О. В. Арзямова ВГПУ Россия ПОВСЕДНЕВНЫЙ СОЦИАЛИЗМ И

advertisement
О. В. Арзямова
ВГПУ
Россия
ПОВСЕДНЕВНЫЙ СОЦИАЛИЗМ И ЕГО ОТРАЖЕНИЕ В
РОМАНЕ СВЕТЛАНЫ АЛЕКСИЕВИЧ «ВРЕМЯ SECOND-HAND.
КОНЕЦ КРАСНОГО ЧЕЛОВЕКА»
«Время Second-hand. Конец красного человека» Светланы Алексиевич
является завершающей, пятой книгой знаменитого художественнодокументального цикла «Голоса Утопии» («У войны не женское лицо»,
«Последние свидетели», «Цинковые мальчики», «Чернобыльская молитва»).
Повседневность, изображенная в этом «документальном романе», тесно
соотносится с нашей
культурой, а точнее – культурными ценностями
советского и постсоветского общества. Вот что по этому поводу Светлана
Алексиевич пишет так: «Я думаю, что у нас порода человеческая культурно не
обработана. Там, в Европе, над человеком все-таки идет давняя работа. А у
нас все культурные усилия собирались вокруг того, как, взяв власть, чего-то
достигнуть, но никогда не стоял вопрос устройства самой жизни,
устройства своей души. Высокие ценности – "умирать за родину, защищать
ее от врагов" – никогда не касались повседневности».
Рассуждения о времени «second-hand» сопровождаются внутренними и
внешними размышлениями автора:
«Советская цивилизация… Тороплюсь запечатлеть ее следы. Знакомые
лица. Расспрашиваю не о социализме, а о любви, ревности, детстве, старости.
О музыке, танцах, прическах. О тысячах подробностей исчезнувшей жизни.
Это единственный способ загнать катастрофу в рамки привычного
и попытаться что-то рассказать. О чем-то догадаться. Не устаю
удивляться тому, как интересна обычная человеческая жизнь. Бесконечное
количество человеческих правд… Историю интересуют только факты,
а эмоции остаются за бортом. Их не принято впускать в историю.
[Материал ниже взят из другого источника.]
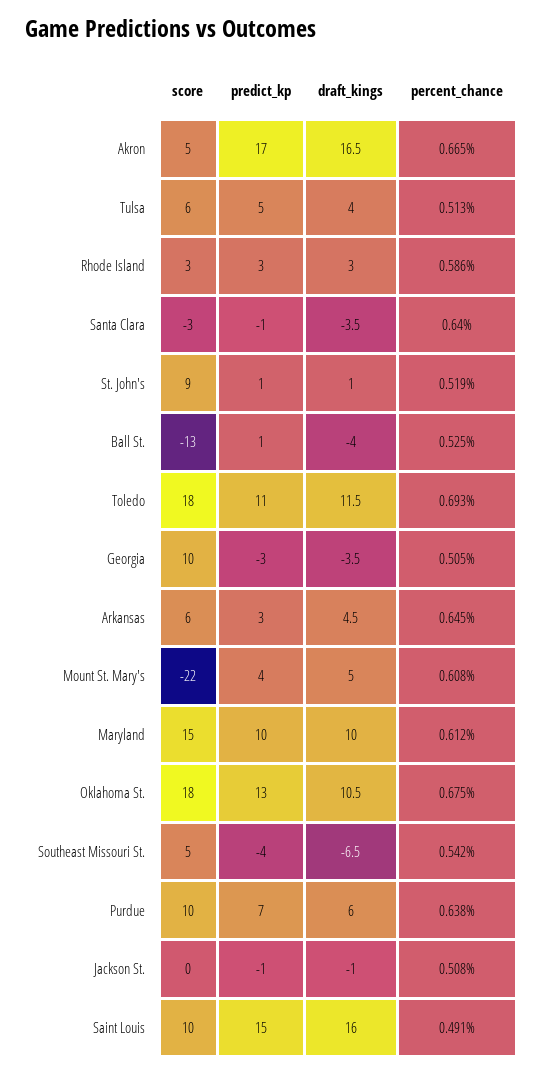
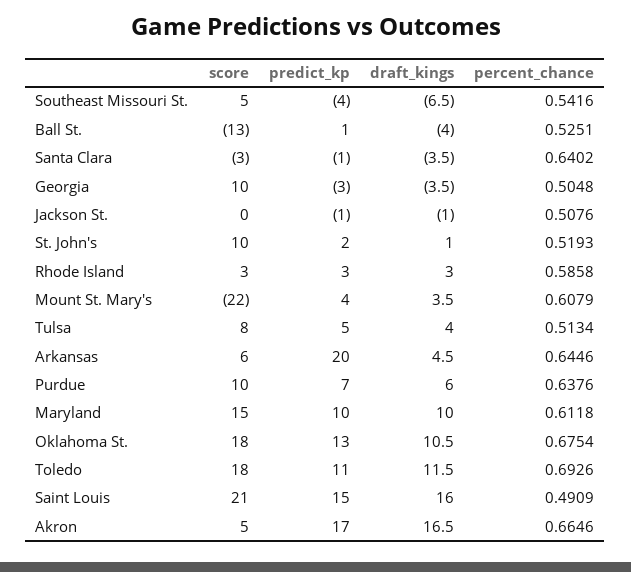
score, Tulsa: 6 -> 8
score, St. John's: 9 -> 10
predict_kp, St. John's: 1 -> 2
predict_kp, Arkansas: 3 -> 20
draft_kings, Mount St. Mary's: 5 -> 3.5
score, Saint Louis: 10 -> 21

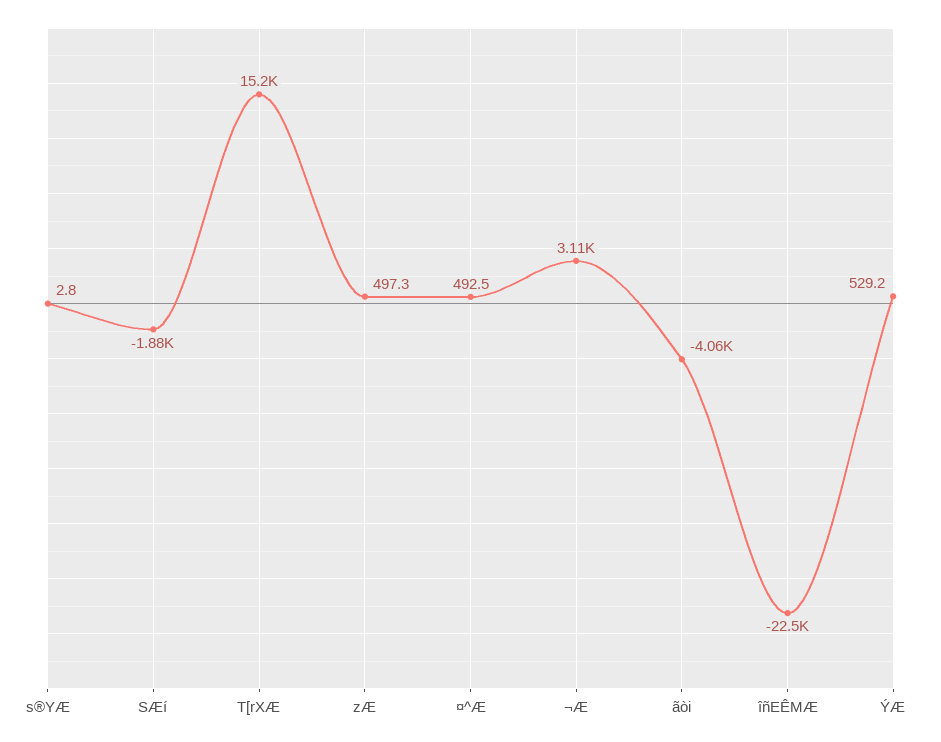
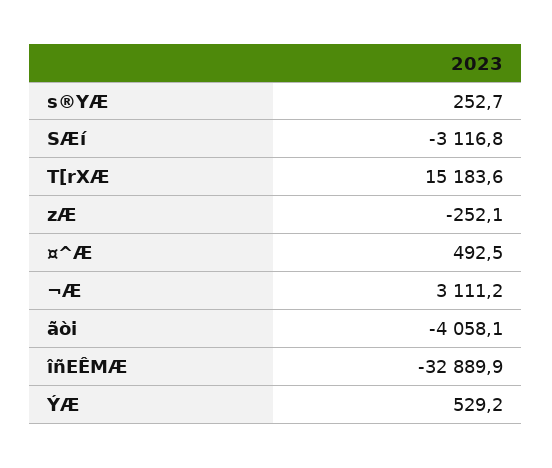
s®YÆ: 2.8 -> 252.7
SÆí: -1880 -> -3116.8
zÆ: 497.3 -> -252.1
îñEÊMÆ: -22500 -> -32889.9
Я же
смотрю на мир глазами гуманитария, а не историка. Удивлена человеком…»
На протяжении всего повествования обращает внимание многократное,
подчеркнуто выделительное
употребление личных (мы - меня),
определительных (всем, все), притяжательных (наша) местоимений, которые
передают обыденность и создают обобщенность происходящего:
«... Коллективизация, раскулачивание, переселение народов… Это был
социализм, и это была просто наша жизнь. Тогда мы мало о ней говорили.
А теперь, когда мир необратимо изменился, всем стала интересна та наша
жизнь, неважно какой она была, это была наша жизнь. Пишу, разыскиваю по
крупицам, по крохам историю «домашнего»… «внутреннего» социализма. То,
как он жил в человеческой душе. Меня всегда привлекает вот это маленькое
пространство – человек… один человек. На самом деле там все и происходит».
Как известно, при значительной смысловой близости местоимений весь,
всякий, каждый и любой (ср.: это может сделать всякий из нас – …каждый из
нас – …любой из нас) они отличаются друг от друга присущими им оттенками
значения. В романе с помощью определительных местоимений обычно
усиливается обобщенный признак предмета:
«Мы не знаем свою страну. Не знаем, о чем думает большинство людей,
мы их видим, встречаем каждый день, но о чем они думают, чего хотят, мы не
знаем. Но берем на себя смелость их учить. Скоро всё узнаем –
и ужаснемся», – говорил один мой знакомый, с которым мы часто сидели у
меня на кухне»;
Если я начинала разговор о покаянии, в ответ слышала: «За что я
должен каяться?» Каждый чувствовал себя жертвой, но не соучастником.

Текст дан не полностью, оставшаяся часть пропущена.